ACTIONS TO TAKE.
**A.** Set down the stretch of the post about Len Bias from "As this documentary" through "to anyone again.", copied word for word.
**B.** Using the post about Len Bias, decide whether each statement agrees with it. Answer yes or no for each and quote the words that settle it. (i) Virginia made the Final Four without Ralph Sampson. (ii) Len's brother Jay died in a different hospital from Len. (iii) Bias died on draft night in 1985.
**C.** List every college basketball program named in the post about Len Bias.

TEXT BLOCK.
..........
A difficult and very sad time for Maryland and the entire ACC.
The 1980’s were almost certainly peak ACC. UNC and NC State had won national championships. Virginia had Ralph Sampson and made the Final Four without him. Clemson was tough. Bobby Cremins had Georgia Tech humming. Duke was rising fast under Mike Krzyzewski. And Maryland had the Len Bias era.
As this documentary says, Coach K once said that two players stood out to him while he coached at Duke: Michael Jordan and Len Bias.
Bias was at times otherworldly, ethereal. He was on a different plane than normal athletes. Heck, he was on a different plane from superb athletes.
The classic Bias play was the jumper-then-a-steal-and-reverse-dunk vs. UNC but as you’ll see in this documentary, he did phenomenal things all the time. The bit with Virginia’s Olden Polynice was great and quite possibly Polynice never talked trash to anyone again.
Of course, Bias died tragically and by his own hand, overdosing on cocaine on draft night in 1986.
His mother, Lonise, worked hard to find something positive in his loss, worked with young people to prevent anyone else from dying that way. In an unimaginably cruel twist, Len’s brother, Jay, was shot dead at 20. He died in the same hospital Len did.
It’s hard not to think about his mother and how difficult losing first one son then the other must have been just brutal. She talks about that a bit here with immense calmness and grace. She’s a remarkable woman.
Final word on this: if you have children or know young people, make sure they understand that Fentanyl is creeping into nearly every drug. Anyone who uses drugs today is taking a much more dangerous gamble than Bias did.
..........
DATA PROVIDED.
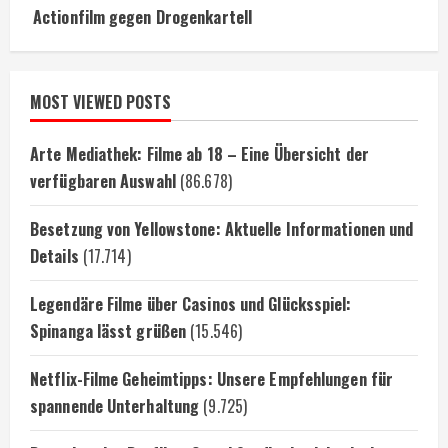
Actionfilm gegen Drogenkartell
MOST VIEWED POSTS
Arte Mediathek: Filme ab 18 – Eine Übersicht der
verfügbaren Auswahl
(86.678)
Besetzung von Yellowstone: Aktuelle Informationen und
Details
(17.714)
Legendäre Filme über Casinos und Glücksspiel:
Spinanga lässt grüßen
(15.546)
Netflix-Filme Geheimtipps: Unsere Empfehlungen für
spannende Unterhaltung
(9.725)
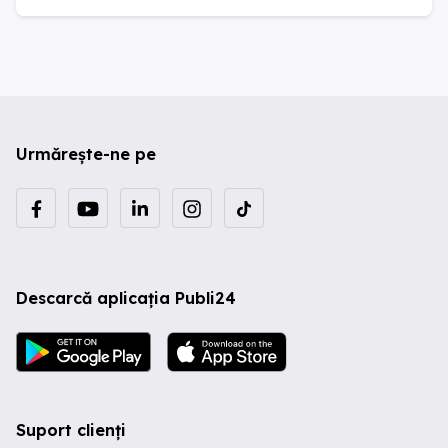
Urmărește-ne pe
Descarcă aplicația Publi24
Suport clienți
..........
YOUR WRITTEN ANSWERS.
**A.**
As this documentary says, Coach K once said that two players stood out to him while he coached at Duke: Michael Jordan and Len Bias.
Bias was at times otherworldly, ethereal. He was on a different plane than normal athletes. Heck, he was on a different plane from superb athletes.
The classic Bias play was the jumper-then-a-steal-and-reverse-dunk vs. UNC but as you’ll see in this documentary, he did phenomenal things all the time. The bit with Virginia’s Olden Polynice was great and quite possibly Polynice never talked trash to anyone again.

**B.**
(i) Yes: "Virginia had Ralph Sampson and made the Final Four without him."
(ii) No: "He died in the same hospital Len did."
(iii) No: "overdosing on cocaine on draft night in 1986."

**C.** UNC, NC State, Virginia, Clemson, Georgia Tech, Duke, Maryland